§ What to do: Please keep to the lines below from the one with "McRoy asked if" through the one with "Newman asked when", and restate them word for word, ends included.

§ Source records:

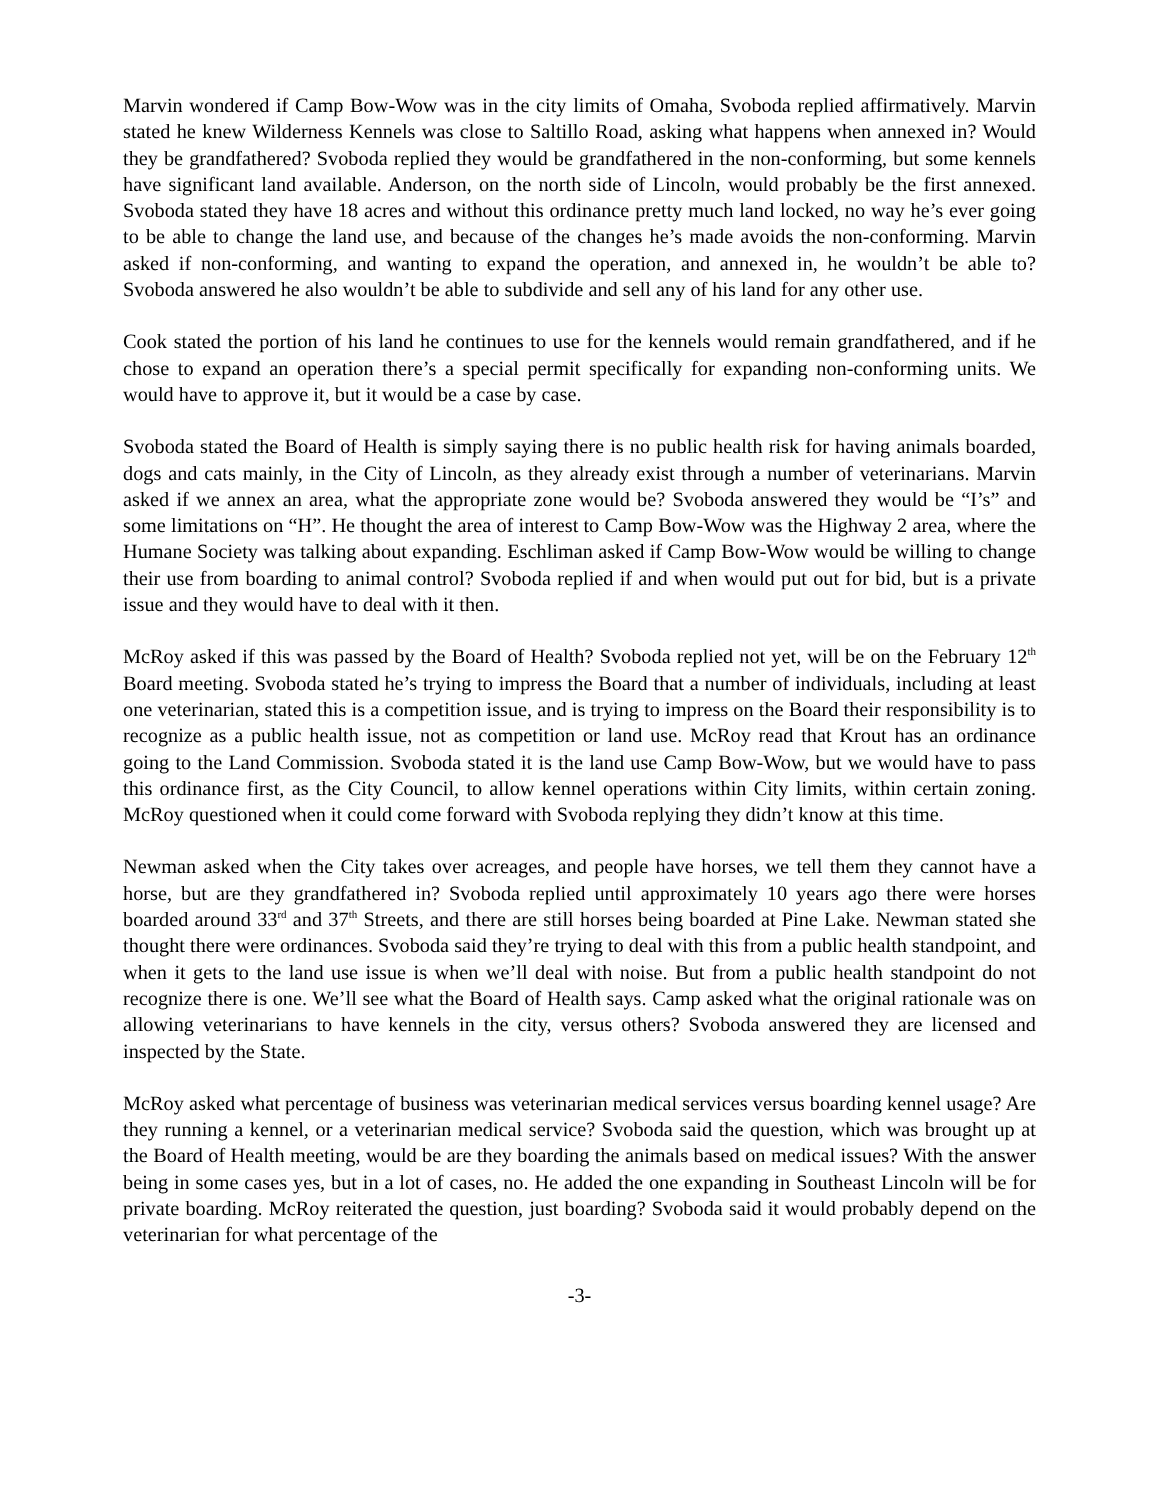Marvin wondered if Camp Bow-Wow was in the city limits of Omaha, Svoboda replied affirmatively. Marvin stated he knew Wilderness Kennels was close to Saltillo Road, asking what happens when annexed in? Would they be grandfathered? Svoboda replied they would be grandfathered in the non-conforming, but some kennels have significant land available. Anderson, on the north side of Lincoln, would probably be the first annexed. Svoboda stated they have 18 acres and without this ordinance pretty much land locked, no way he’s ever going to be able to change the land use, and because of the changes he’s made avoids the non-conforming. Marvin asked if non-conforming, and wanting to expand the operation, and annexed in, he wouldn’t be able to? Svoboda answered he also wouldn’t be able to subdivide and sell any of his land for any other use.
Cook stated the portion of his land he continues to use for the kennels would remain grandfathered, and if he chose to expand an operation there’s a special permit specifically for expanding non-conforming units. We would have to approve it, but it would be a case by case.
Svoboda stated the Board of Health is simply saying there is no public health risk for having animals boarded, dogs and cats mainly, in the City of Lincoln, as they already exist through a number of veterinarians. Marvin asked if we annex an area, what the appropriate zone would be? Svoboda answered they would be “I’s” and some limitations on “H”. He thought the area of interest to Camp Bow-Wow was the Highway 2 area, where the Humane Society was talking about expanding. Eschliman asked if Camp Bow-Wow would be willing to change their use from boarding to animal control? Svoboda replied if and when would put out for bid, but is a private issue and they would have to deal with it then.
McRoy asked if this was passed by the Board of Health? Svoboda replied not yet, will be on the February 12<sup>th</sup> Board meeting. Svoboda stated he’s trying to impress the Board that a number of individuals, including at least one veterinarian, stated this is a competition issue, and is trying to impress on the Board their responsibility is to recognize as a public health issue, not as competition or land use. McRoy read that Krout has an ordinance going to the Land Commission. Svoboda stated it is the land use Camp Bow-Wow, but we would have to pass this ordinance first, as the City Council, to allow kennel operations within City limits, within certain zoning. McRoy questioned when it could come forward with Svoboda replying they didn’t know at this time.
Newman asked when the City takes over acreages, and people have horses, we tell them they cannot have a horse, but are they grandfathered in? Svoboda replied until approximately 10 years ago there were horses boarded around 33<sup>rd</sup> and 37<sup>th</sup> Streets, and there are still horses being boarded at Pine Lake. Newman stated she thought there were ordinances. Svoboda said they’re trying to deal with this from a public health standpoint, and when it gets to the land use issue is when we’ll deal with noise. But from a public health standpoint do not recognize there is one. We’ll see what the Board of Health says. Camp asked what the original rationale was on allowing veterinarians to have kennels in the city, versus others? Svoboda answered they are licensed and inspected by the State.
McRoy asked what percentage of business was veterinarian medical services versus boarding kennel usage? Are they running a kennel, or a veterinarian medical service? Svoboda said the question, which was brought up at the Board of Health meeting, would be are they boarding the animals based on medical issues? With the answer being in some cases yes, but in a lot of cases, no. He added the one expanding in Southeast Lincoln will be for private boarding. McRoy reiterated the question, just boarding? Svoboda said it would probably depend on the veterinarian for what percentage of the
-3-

* * *

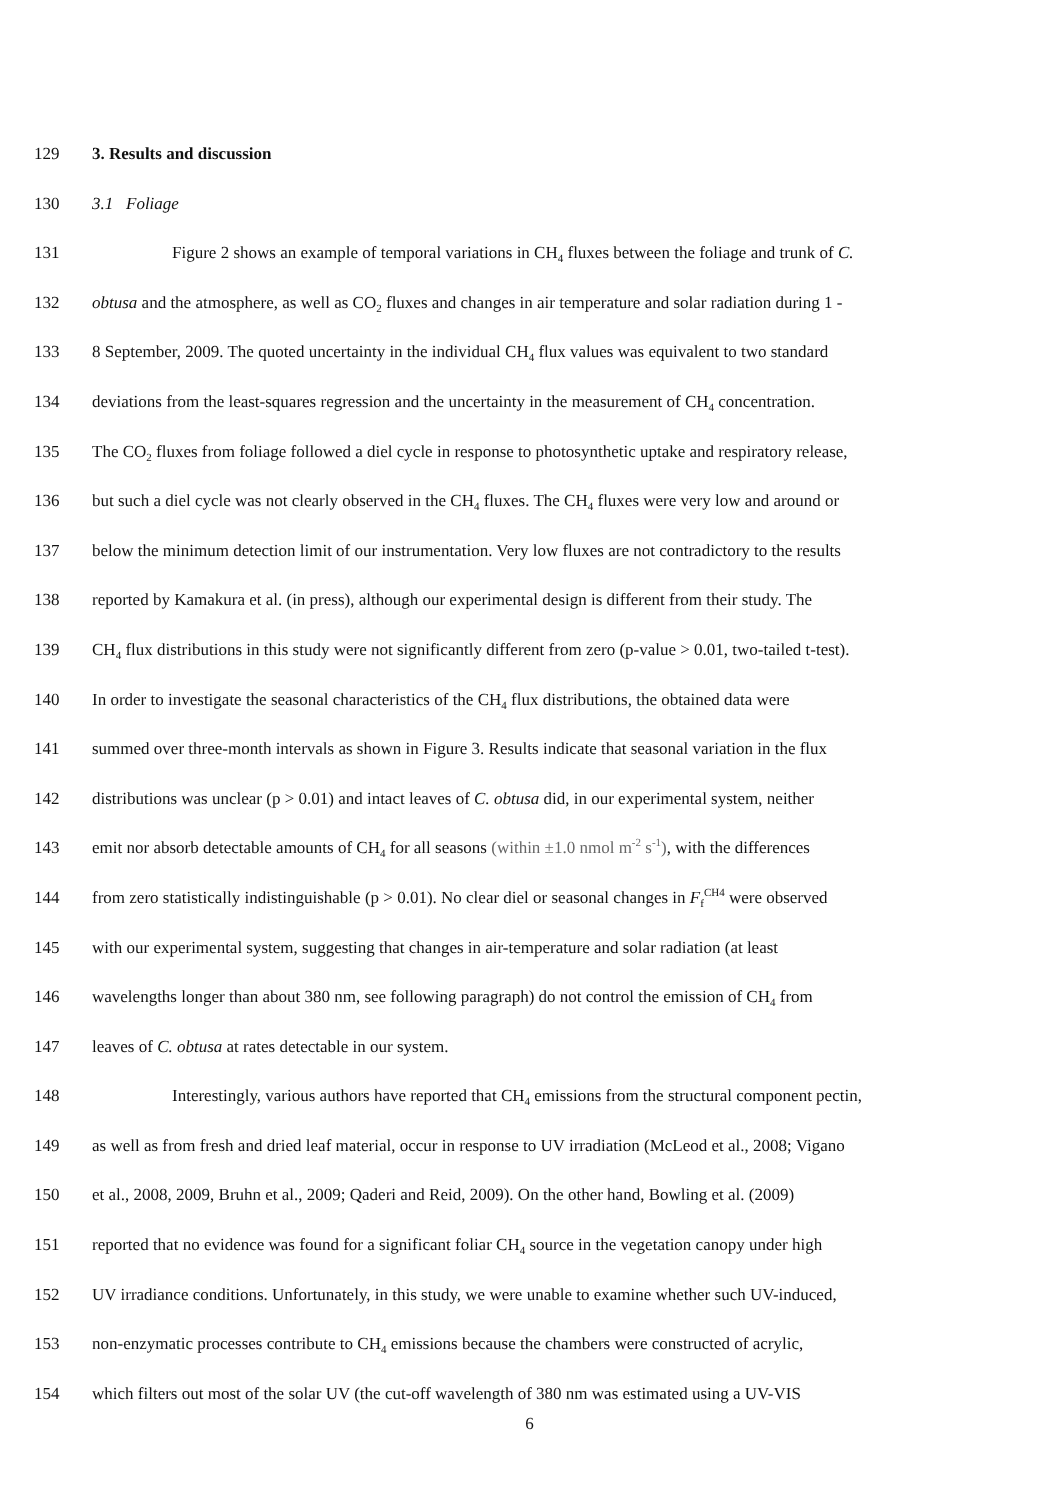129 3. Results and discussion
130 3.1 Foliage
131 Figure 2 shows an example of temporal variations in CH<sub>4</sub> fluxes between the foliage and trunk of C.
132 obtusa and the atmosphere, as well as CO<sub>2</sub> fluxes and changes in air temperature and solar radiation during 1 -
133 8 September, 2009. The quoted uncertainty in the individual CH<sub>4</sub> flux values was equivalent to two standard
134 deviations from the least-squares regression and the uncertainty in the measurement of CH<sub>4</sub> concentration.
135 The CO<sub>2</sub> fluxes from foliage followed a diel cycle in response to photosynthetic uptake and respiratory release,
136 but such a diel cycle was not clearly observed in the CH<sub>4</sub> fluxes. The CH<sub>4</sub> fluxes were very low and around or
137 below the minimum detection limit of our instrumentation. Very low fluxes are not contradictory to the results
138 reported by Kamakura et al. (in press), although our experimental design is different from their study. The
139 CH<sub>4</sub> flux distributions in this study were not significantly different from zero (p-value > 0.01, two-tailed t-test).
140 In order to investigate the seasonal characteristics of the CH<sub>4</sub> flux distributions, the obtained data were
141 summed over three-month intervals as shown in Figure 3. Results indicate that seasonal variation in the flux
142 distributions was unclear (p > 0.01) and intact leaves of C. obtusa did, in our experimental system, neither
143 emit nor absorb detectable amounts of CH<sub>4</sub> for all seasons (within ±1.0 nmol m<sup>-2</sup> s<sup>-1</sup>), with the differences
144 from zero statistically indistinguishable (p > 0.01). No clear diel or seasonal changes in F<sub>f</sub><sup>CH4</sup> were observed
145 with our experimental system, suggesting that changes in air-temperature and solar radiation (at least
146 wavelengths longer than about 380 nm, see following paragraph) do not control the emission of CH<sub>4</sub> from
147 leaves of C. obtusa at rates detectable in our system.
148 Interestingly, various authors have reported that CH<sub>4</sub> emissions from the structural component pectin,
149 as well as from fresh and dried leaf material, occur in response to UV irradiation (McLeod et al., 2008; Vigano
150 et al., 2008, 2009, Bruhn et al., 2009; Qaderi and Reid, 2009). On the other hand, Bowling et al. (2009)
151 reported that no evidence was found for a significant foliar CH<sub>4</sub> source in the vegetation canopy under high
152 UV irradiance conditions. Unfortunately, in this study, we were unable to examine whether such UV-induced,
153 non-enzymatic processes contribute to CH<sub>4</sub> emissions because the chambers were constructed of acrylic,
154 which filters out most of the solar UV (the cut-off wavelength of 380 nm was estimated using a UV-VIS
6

§ Result for this task:
McRoy asked if this was passed by the Board of Health? Svoboda replied not yet, will be on the February 12<sup>th</sup> Board meeting. Svoboda stated he’s trying to impress the Board that a number of individuals, including at least one veterinarian, stated this is a competition issue, and is trying to impress on the Board their responsibility is to recognize as a public health issue, not as competition or land use. McRoy read that Krout has an ordinance going to the Land Commission. Svoboda stated it is the land use Camp Bow-Wow, but we would have to pass this ordinance first, as the City Council, to allow kennel operations within City limits, within certain zoning. McRoy questioned when it could come forward with Svoboda replying they didn’t know at this time.
Newman asked when the City takes over acreages, and people have horses, we tell them they cannot have a horse, but are they grandfathered in? Svoboda replied until approximately 10 years ago there were horses boarded around 33<sup>rd</sup> and 37<sup>th</sup> Streets, and there are still horses being boarded at Pine Lake. Newman stated she thought there were ordinances. Svoboda said they’re trying to deal with this from a public health standpoint, and when it gets to the land use issue is when we’ll deal with noise. But from a public health standpoint do not recognize there is one. We’ll see what the Board of Health says. Camp asked what the original rationale was on allowing veterinarians to have kennels in the city, versus others? Svoboda answered they are licensed and inspected by the State.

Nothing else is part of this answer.